1) The voltage and the current in a circuit are related by Ohm's law:
[tex]V=I R_{eq}[/tex]
where
V is the voltage of the circuit
I the current
[tex]R_{Eq}[/tex] is the equivalent resistance of the circuit.
This can be rewritten also as
[tex]I= \frac{V}{R_{eq}}[/tex] (1)
We can see from this equation that there is a direct proportionality between the voltage and the current: so, as we increase the voltage, the current increases as well; vice-versa, if we decrease the voltage, the current decreases.
2) When we add more light bulbs in series, the equivalent resistance of the circuit increases, because each light bulb has its own resistance and the equivalent resistance of a series of n resistors is
[tex]R_{Eq} = R_1 + R_2 + ... +R_n[/tex]
3 )Looking at Ohm's law (1), we see that since the equivalent resistance has increased, if the voltage is not changed then the current in the circuit is not constant: instead, it decreases, so every time we add a new light bulb the brightness of each bulb decreases.
4) When we add more light bulbs in parallel, the equivalent resistance of the circuit decreases.
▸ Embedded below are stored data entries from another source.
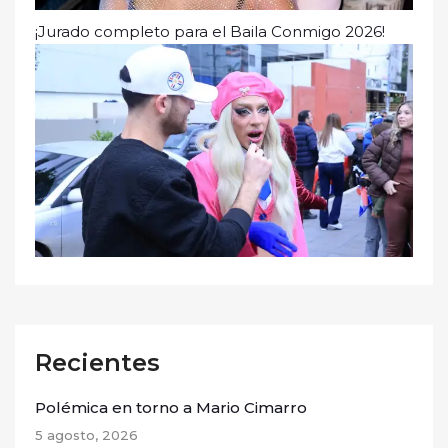
¡Jurado completo para el Baila Conmigo 2026!
Recientes
Polémica en torno a Mario Cimarro
5 agosto, 2026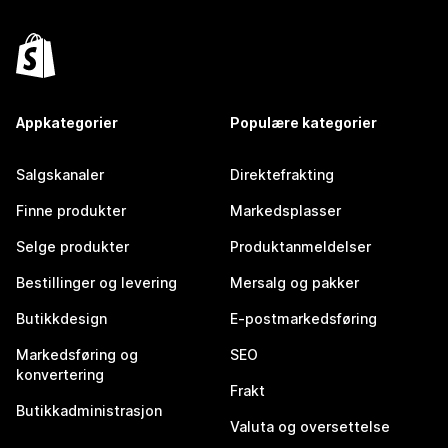
Appkategorier
Populære kategorier
Salgskanaler
Direktefrakting
Finne produkter
Markedsplasser
Selge produkter
Produktanmeldelser
Bestillinger og levering
Mersalg og pakker
Butikkdesign
E-postmarkedsføring
Markedsføring og
SEO
konvertering
Frakt
Butikkadministrasjon
Valuta og oversettelse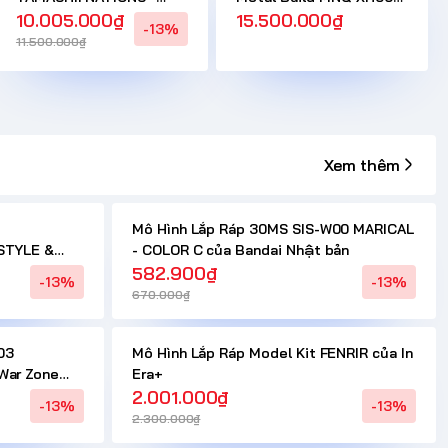
Mobile Suit Gundam 00
10.005.000₫
Guan Yu + Chi Yan Long
15.500.000₫
-13%
Revealed Chronicle CÓ
Ju Quan Vũ + Xích Thố
11.500.000₫
HÀNG ( 10 - 15 NGÀY )
Chính Hãng Motor
Nuclear ( 10 - 15 NGÀY
CÓ HÀNG )
Xem thêm
Mô Hình Lắp Ráp 30MS SIS-W00 MARICAL
STYLE &
- COLOR C của Bandai Nhật bản
582.900₫
-13%
-13%
Bandai
670.000₫
03
Mô Hình Lắp Ráp Model Kit FENRIR của In
War Zone
Era+
tơ cánh
2.001.000₫
-13%
-13%
2.300.000₫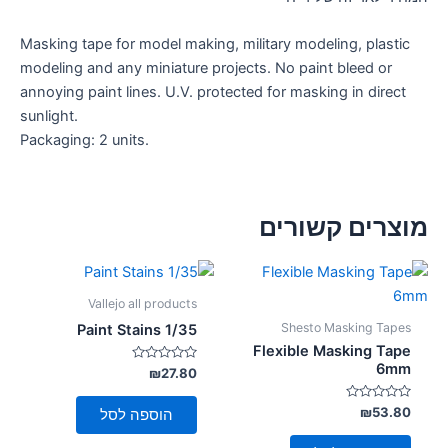
Masking tape for model making, military modeling, plastic
modeling and any miniature projects. No paint bleed or
annoying paint lines. U.V. protected for masking in direct
sunlight.
Packaging: 2 units.
מוצרים קשורים
Vallejo all products
Shesto Masking Tapes
Paint Stains 1/35
Flexible Masking Tape
6mm
דורג
₪
27.80
0
מתוך
5
דורג
₪
53.80
הוספה לסל
0
מתוך
5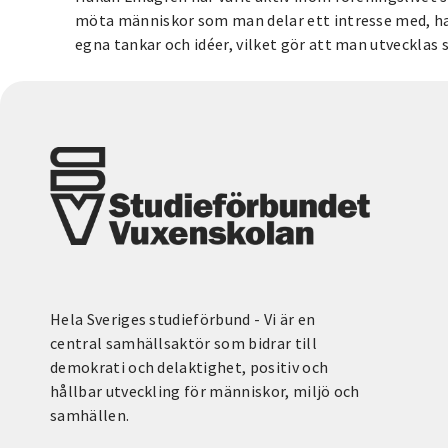
möta människor som man delar ett intresse med, h
egna tankar och idéer, vilket gör att man utvecklas
Hela Sveriges studieförbund - Vi är en
central samhällsaktör som bidrar till
demokrati och delaktighet, positiv och
hållbar utveckling för människor, miljö och
samhällen.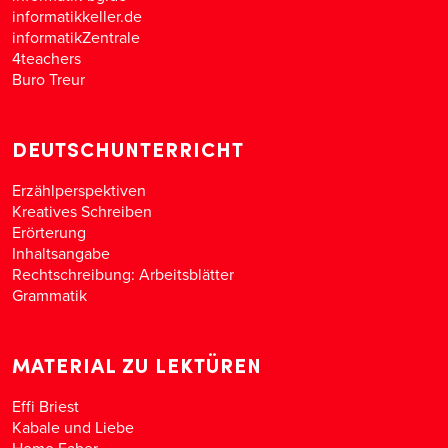
informatikkeller.de
informatikZentrale
4teachers
Buro Treur
DEUTSCHUNTERRICHT
Erzählperspektiven
Kreatives Schreiben
Erörterung
Inhaltsangabe
Rechtschreibung: Arbeitsblätter
Grammatik
MATERIAL ZU LEKTÜREN
Effi Briest
Kabale und Liebe
Homo Faber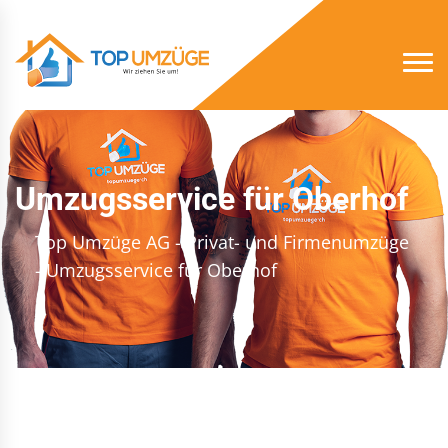
Umzugsservice für Oberhof
Top Umzüge AG - Privat- und Firmenumzüge
- Umzugsservice für Oberhof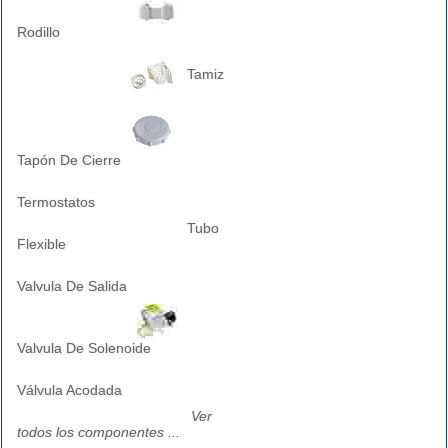
Rodillo
Tamiz
Tapón De Cierre
Termostatos
Tubo
Flexible
Valvula De Salida
Valvula De Solenoide
Válvula Acodada
Ver
todos los componentes ...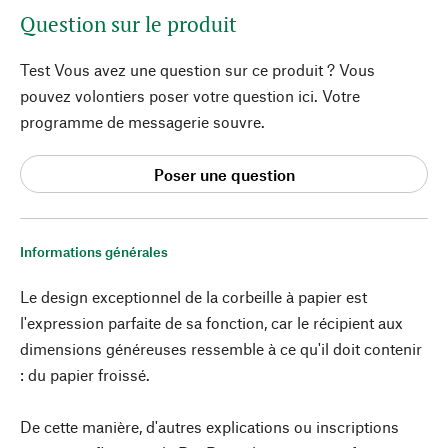
Question sur le produit
Test Vous avez une question sur ce produit ? Vous
pouvez volontiers poser votre question ici. Votre
programme de messagerie souvre.
Poser une question
Informations générales
Le design exceptionnel de la corbeille à papier est
l'expression parfaite de sa fonction, car le récipient aux
dimensions généreuses ressemble à ce qu'il doit contenir
: du papier froissé.
De cette manière, d'autres explications ou inscriptions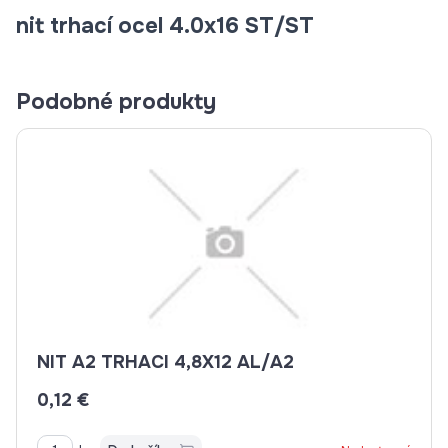
nit trhací ocel 4.0x16 ST/ST
Podobné produkty
NIT A2 TRHACI 4,8X12 AL/A2
0,12 €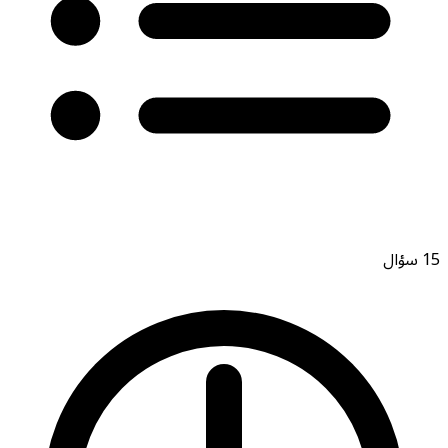
15
سؤال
In fact, each light bulb has its own resistance, and the equivalent resistance of n resistors in parallel is given by
[tex] \frac{1}{R_{eq}} = \frac{1}{R_1}+ \frac{1}{R_2}+...+ \frac{1}{R_n} [/tex]
We see from the formula that every time we add a new light bulb (a new resistor), the sum on the right increases. This means that the term [tex] \frac{1}{R_{eq}} [/tex] increases, and this means the equivalent resistance [tex]R_{eq}[/tex] of the circuit is decreasing.
5) By looking again at Ohm's law (1), we see that in this case, if the voltage is kept constant, then the overall current in the circuit is increasing, because [tex]R_{eq}[/tex] has decreased.